Como tenho dito em minhas reflexões, eu não tenho domínio do passado, e pensando o que diz Krenak, nem sequer tenho o amanhã, seria muita audácia achar que o amanhã me pertence. 

Preciso encontrar um equilíbrio em meus sentimentos. Ao ter a consciência de que não temos controle das coisas, precisamos encarar os dias de forma mais racional, e mais leve. Um pouco de amor-próprio pode ser bom para a saúde.

Exercitar a humildade também pode ser uma receita de saúde. Se possível, contribuir de alguma forma para a sociedade humana.

Fechamos o mês e a vida segue. Temos que salvar a humanidade de si mesma. E com isso, tentar salvar o nosso planeta e as formas de vida.


William Mendes

(mais um na multidão)


6 comentários:

Miriam Goes Shibata disse...

Muito profunda sua escrita, gostaria de ter esse dom de comunicar os meus sentimentos com essa leveza indignada. As tragédias do mundo são causadas por esse capitalismo cruel e genocida, devemos sim gritar bem alto e em uníssono para que os indiferentes e surdos possam ouvir e entender que ninguém pode se salvar se esses homens cruéis continuarem o seu projeto.
Que viagem maravilhosa e rica você fez à Cuba, foi a segunda mas tenho certeza que não vai parar por aí. Quem conhece essa terra fica enfeitiçado e com vontade de conhecer mais e mais. Quanta cultura e amor pela história e pela escrita.
Como você disse acima, o meu medo é que se deixem levar pelo encantamento das redes, esqueçam as letras e se deixem levar pelas falsas informações, como aqui.

William Mendes disse...

Oi querida companheira Miriam! Obrigado pelo comentário e que bom que gostou das reflexões.

Miriam, imagino que vou voltar a Cuba sim, a gente fica sempre com vontade de conhecer mais. Desta vez, voltei também com vontade de conhecer mais o Frei Betto, que é muito querido pelo povo cubano. Já estou lendo textos dele e sobre ele.

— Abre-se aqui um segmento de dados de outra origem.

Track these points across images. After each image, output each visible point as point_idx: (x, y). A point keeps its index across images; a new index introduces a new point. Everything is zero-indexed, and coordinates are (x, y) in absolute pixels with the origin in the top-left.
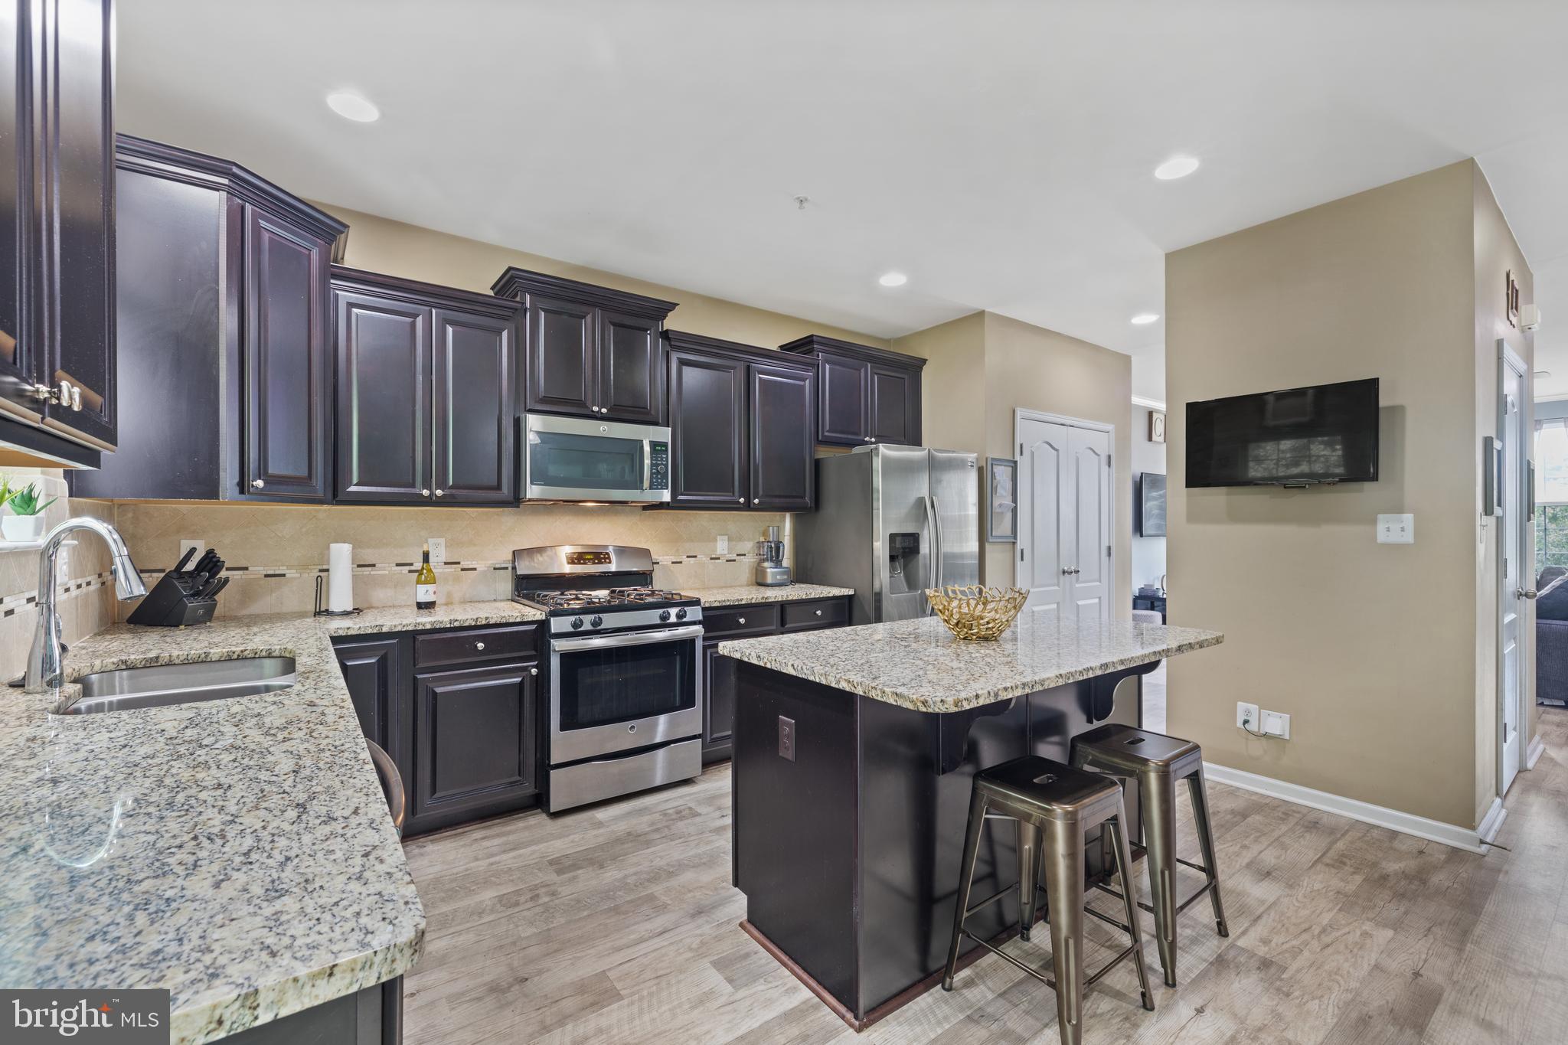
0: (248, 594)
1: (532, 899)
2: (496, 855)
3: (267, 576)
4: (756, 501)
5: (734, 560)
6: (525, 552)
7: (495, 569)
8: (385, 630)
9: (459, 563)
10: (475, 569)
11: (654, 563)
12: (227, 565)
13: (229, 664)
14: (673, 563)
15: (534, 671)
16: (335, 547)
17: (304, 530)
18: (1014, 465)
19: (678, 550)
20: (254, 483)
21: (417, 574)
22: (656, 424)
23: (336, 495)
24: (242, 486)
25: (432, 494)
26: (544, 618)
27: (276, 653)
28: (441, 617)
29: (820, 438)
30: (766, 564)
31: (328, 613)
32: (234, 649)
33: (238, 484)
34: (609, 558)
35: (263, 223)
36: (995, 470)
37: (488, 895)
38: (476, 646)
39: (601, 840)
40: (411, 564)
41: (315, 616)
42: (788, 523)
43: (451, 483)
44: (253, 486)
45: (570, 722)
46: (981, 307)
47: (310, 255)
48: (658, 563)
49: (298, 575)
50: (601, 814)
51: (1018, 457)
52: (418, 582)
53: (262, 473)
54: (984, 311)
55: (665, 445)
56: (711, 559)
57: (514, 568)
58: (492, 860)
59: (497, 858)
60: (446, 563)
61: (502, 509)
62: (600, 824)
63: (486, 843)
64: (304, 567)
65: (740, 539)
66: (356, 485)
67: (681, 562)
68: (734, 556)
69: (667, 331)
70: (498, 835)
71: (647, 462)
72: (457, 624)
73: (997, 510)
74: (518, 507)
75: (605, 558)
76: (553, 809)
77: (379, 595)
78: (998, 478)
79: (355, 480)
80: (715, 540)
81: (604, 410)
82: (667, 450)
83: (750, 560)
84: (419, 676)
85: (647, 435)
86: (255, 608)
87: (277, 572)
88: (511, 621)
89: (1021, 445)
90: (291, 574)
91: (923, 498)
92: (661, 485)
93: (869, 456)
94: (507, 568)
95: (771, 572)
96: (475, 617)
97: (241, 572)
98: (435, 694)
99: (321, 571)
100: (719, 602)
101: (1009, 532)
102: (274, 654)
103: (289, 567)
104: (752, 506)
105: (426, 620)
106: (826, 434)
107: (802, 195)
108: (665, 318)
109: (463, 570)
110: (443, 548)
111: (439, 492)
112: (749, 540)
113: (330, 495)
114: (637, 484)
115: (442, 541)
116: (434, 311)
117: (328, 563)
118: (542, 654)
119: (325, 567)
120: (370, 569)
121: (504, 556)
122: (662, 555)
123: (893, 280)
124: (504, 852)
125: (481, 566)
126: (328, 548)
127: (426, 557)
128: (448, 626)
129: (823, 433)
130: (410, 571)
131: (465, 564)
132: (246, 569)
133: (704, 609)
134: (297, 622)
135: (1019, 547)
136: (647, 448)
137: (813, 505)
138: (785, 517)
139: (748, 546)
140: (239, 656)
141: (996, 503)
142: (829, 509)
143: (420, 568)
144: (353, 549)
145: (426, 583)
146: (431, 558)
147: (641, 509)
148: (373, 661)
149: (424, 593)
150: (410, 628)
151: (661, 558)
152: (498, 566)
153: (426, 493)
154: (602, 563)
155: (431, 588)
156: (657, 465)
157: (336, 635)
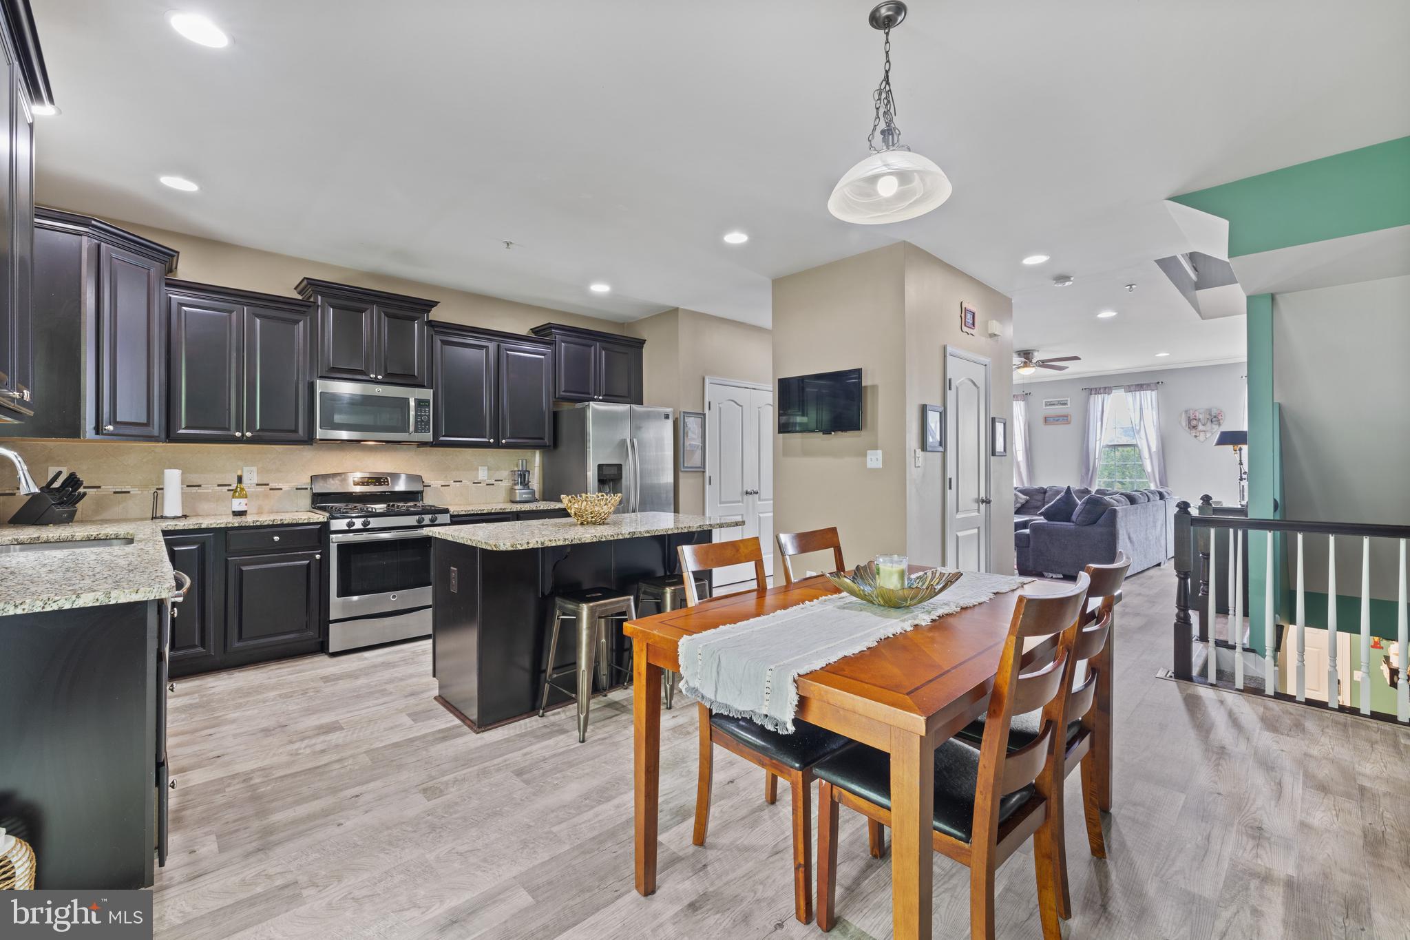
0: (100, 505)
1: (302, 694)
2: (284, 676)
3: (115, 492)
4: (504, 441)
5: (493, 484)
6: (321, 477)
7: (297, 489)
8: (203, 526)
9: (268, 485)
10: (281, 489)
11: (424, 486)
12: (85, 484)
13: (88, 542)
14: (442, 486)
15: (318, 557)
16: (167, 472)
17: (145, 460)
18: (703, 416)
19: (446, 477)
20: (106, 428)
21: (232, 492)
22: (422, 386)
23: (170, 435)
24: (98, 429)
25: (243, 435)
26: (326, 520)
27: (122, 536)
28: (249, 520)
29: (557, 396)
30: (516, 487)
31: (162, 517)
32: (92, 533)
33: (94, 428)
34: (388, 482)
35: (114, 255)
36: (686, 420)
37: (272, 694)
38: (273, 539)
39: (362, 666)
40: (230, 485)
41: (152, 519)
42: (537, 458)
43: (258, 428)
44: (105, 429)
45: (344, 591)
46: (677, 306)
47: (149, 273)
48: (430, 486)
49: (140, 492)
50: (367, 654)
51: (707, 411)
52: (234, 497)
53: (114, 421)
54: (678, 308)
55: (428, 401)
56: (474, 483)
57: (311, 489)
58: (280, 679)
59: (284, 678)
60: (257, 485)
61: (302, 446)
62: (366, 659)
63: (278, 671)
64: (144, 486)
65: (498, 469)
66: (185, 428)
67: (449, 486)
68: (493, 482)
69: (431, 321)
70: (289, 667)
71: (412, 413)
72: (258, 523)
73: (688, 448)
74: (312, 445)
75: (384, 482)
76: (331, 650)
77: (204, 507)
78: (689, 426)
79: (183, 426)
80: (478, 470)
81: (380, 377)
82: (429, 405)
83: (506, 484)
84: (229, 559)
85: (412, 395)
86: (105, 516)
87: (123, 490)
88: (300, 522)
89: (710, 403)
90: (134, 491)
91: (625, 441)
92: (424, 429)
93: (584, 410)
94: (307, 489)
95: (520, 493)
96: (272, 519)
97: (95, 490)
98: (242, 571)
99: (157, 489)
100: (466, 511)
101: (699, 464)
102: (119, 537)
103: (133, 486)
104: (500, 444)
105: (236, 521)
106: (562, 393)
107: (508, 241)
108: (430, 311)
109: (271, 489)
110: (255, 474)
111: (248, 434)
112: (505, 470)
113: (163, 436)
114: (405, 429)
115: (254, 469)
116: (245, 308)
117: (163, 484)
118: (324, 545)
119: (161, 487)
120: (197, 488)
121: (304, 480)
122: (433, 480)
123: (600, 288)
124: (291, 674)
125: (285, 487)
126: (163, 473)
127: (240, 479)
128: (252, 525)
129: (559, 392)
130: (229, 490)
131: (273, 485)
132: (99, 487)
133: (452, 516)
134: (138, 523)
135: (707, 475)
136: (412, 403)
137: (552, 444)
138: (535, 453)
139: (504, 474)
140: (95, 537)
141: (687, 443)
142: (563, 448)
143: (234, 488)
144: (182, 473)
145: (240, 497)
146: (245, 479)
147: (415, 447)
148: (194, 547)
149: (238, 505)
150: (223, 526)
151: (432, 482)
152: (299, 487)
153: (238, 434)
154: (382, 485)
155: (244, 501)
156: (421, 416)
157: (166, 529)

Um fraterno abraço, companheira! Vamos nos ver qualquer dia desses e tomar um café, ok?

William

Anônimo disse...

William tudo que vc escreveu é fascinante, tenho pouca cultura ,mas admiro tudo que vc escreveu, seu crescimento e esforço para ser um ser humano cada dia melhor e mais humano !! Parabéns e obrigada!! Um abraço com carinho ❤️

William Mendes disse...

Oi mãezinha querida! Obrigado pelo comentário! Um beijo filial de alguém que tem muita referência em ti.

William

Valsa disse...

Texto tão delicado e tão forte, um bocado de coisas para eu pensar. Abraços e obrigada pela leitura.

William Mendes disse...

Olá, Marili! Que bom que gostastes das reflexões! Aliás, suas crônicas e poemas fazem os leitores pensarem bastante, também! Abração!